Human Action Analysis-Understanding the spatio-temporal structure. - Robotics Institute Carnegie Mellon University
Loading Events

VASC Seminar

March

19
Mon
Michalis Raptis Postdoctoral Researcher Disney Research Pittsburgh
Monday, March 19
3:00 pm to 12:00 am
Human Action Analysis-Understanding the spatio-temporal structure.

Event Location: NSH 1305
Bio: Michalis Raptis is a Postdoctoral Researcher in Disney Research, Pittsburgh. He received the M.Sc. and the Ph.D. degree from the Computer Science Department of University of California, Los Angeles (UCLA), in 2008 and 2011 respectively. In 2006, he obtained the diploma of Electrical and Computer Engineering from the National Technical University of Athens, Greece. From 2006 till 2011, he was a graduate research assistant in the UCLA Vision Lab. His research interests are in the broader fields of computer vision, pattern recognition and time series analysis, in particular the application of discriminative approaches to the solution of video analysis tasks.

Abstract: The analysis of activities from video sequences has been one of the most challenging and important problem in the area of computer vision.
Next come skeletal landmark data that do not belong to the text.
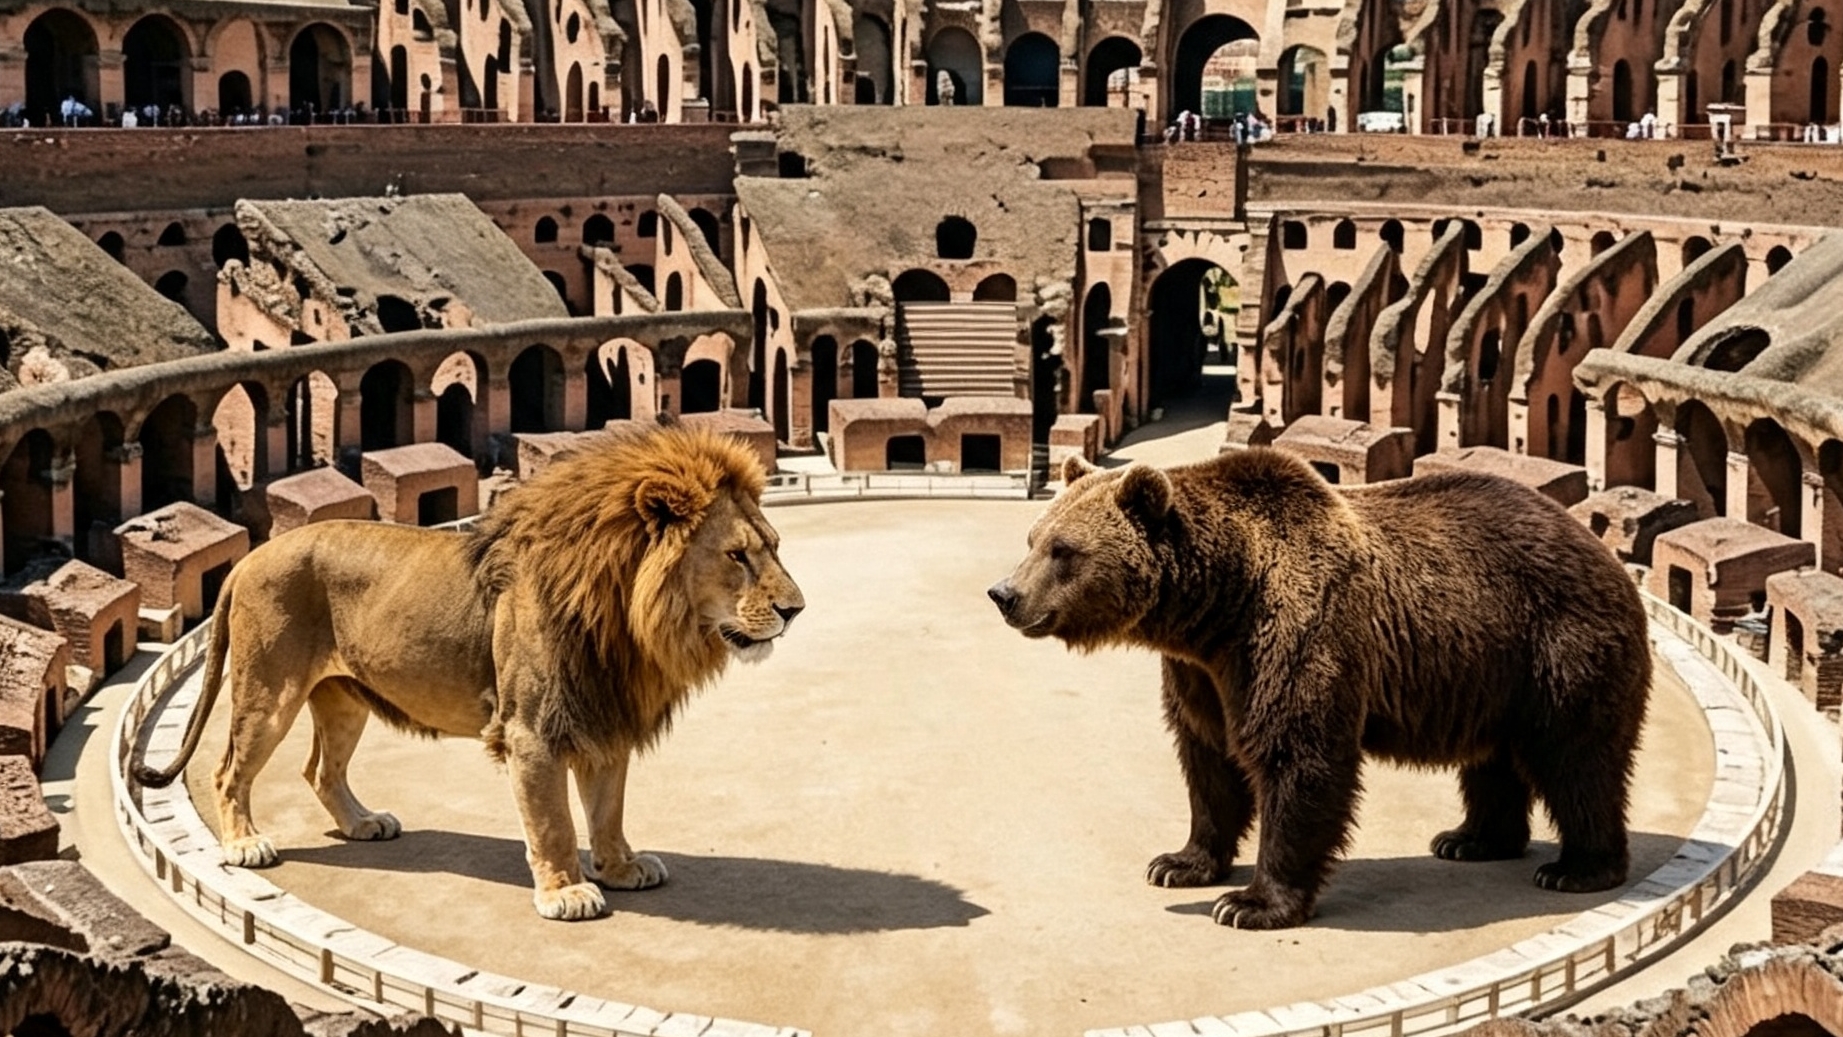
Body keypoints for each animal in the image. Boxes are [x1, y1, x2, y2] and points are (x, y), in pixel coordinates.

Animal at [134, 424, 805, 921]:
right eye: (737, 555)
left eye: (774, 546)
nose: (795, 610)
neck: (625, 618)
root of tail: (249, 559)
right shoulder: (533, 732)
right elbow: (554, 821)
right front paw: (567, 892)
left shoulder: (602, 717)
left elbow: (607, 808)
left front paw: (619, 867)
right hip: (269, 693)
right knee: (228, 770)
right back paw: (245, 843)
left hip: (344, 697)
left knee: (321, 770)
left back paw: (363, 823)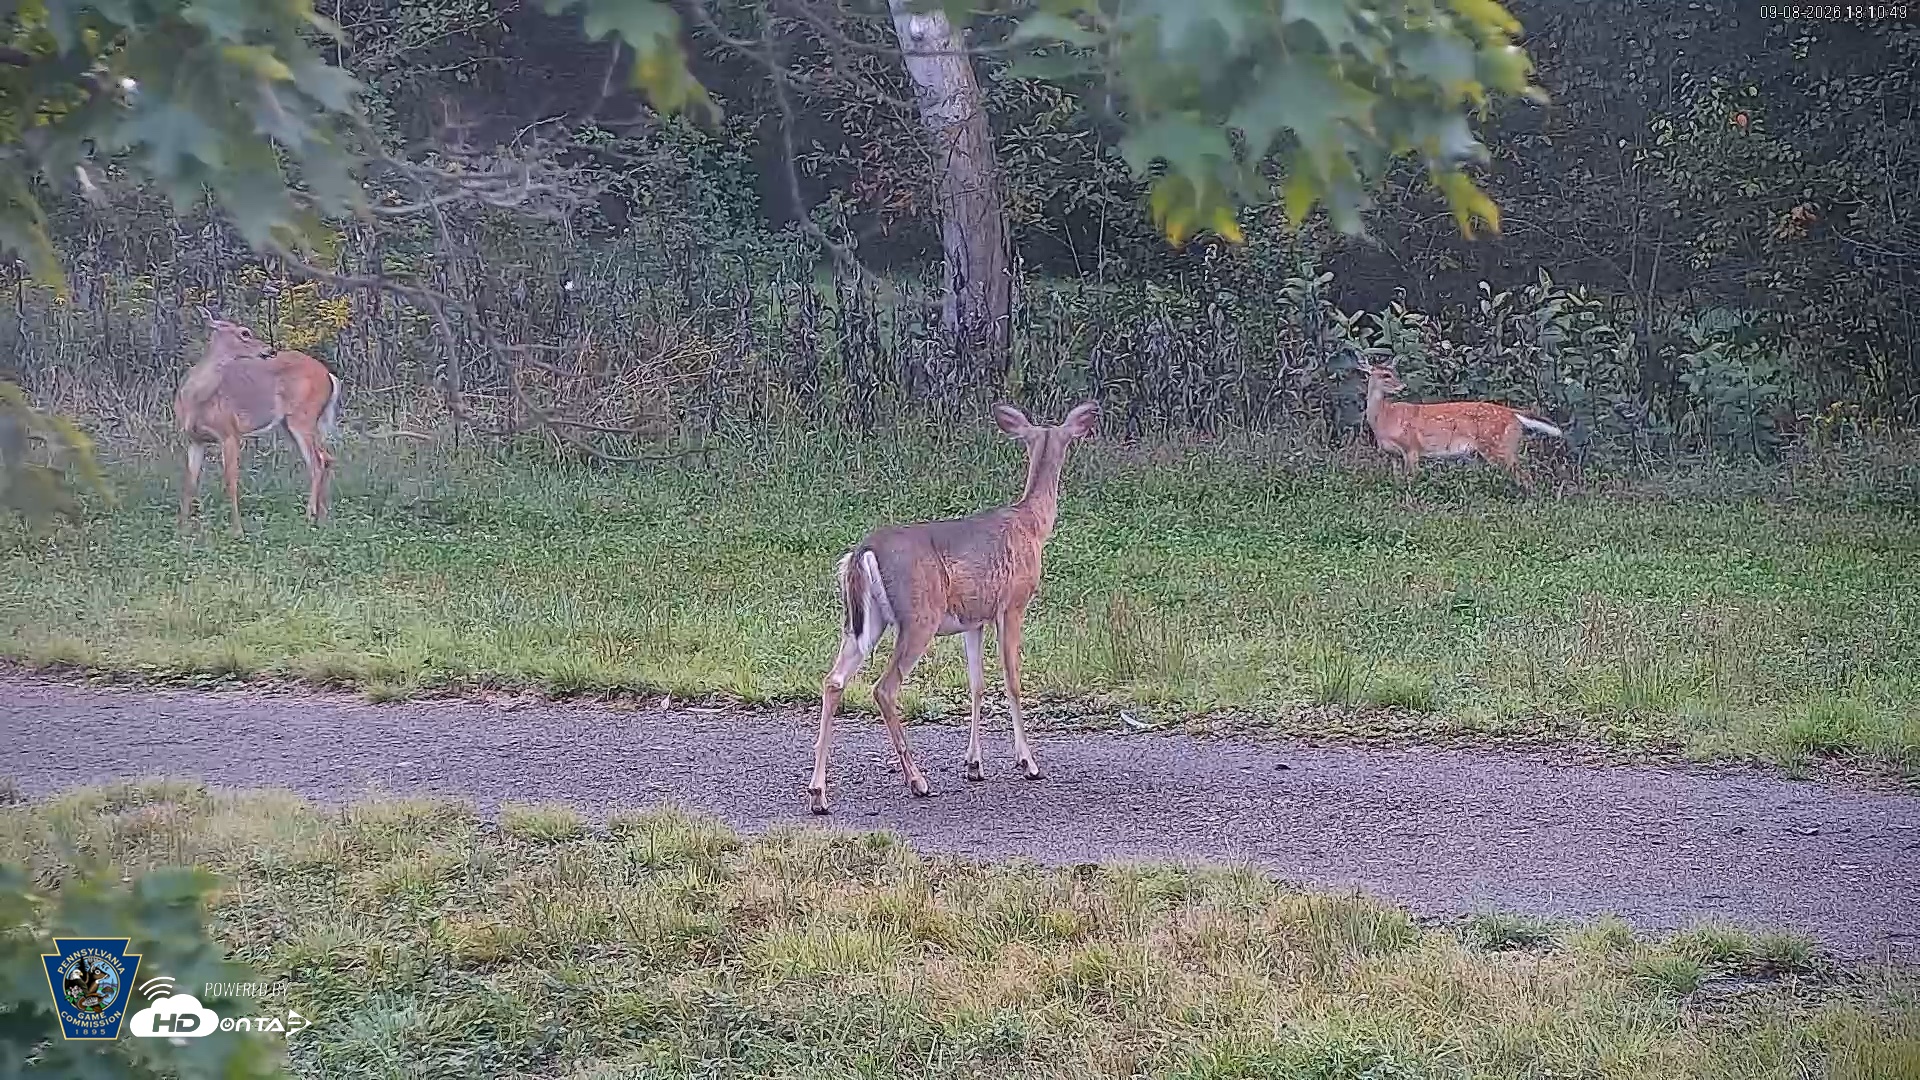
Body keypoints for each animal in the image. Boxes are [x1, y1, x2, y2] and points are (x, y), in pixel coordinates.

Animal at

One of the key challenges in human activity recognition lies in explicitly modeling the spatio-temporal structure of the data. We address this problem by introducing a mid-level representation of video sequences for the purpose of video analysis. From an input video, we extract salient spatio-temporal structures by forming clusters of trajectories, which serve as candidate parts of an action. The assembly of these parts into an action class is governed by a graphical model that incorporates appearance and motion constraints for each part as well as the spatio-temporal dependencies among them. The activities present in a new video sequence are then discerned by a discriminative framework that matches the model of each action to the parts present in the video sequence using a discrete optimization framework. We show the performance of our framework in standard benchmark datasets, and illustrate its potential to support a fine-grained analysis that not only gives a label to a video, but also identifies and localizes its constituent parts.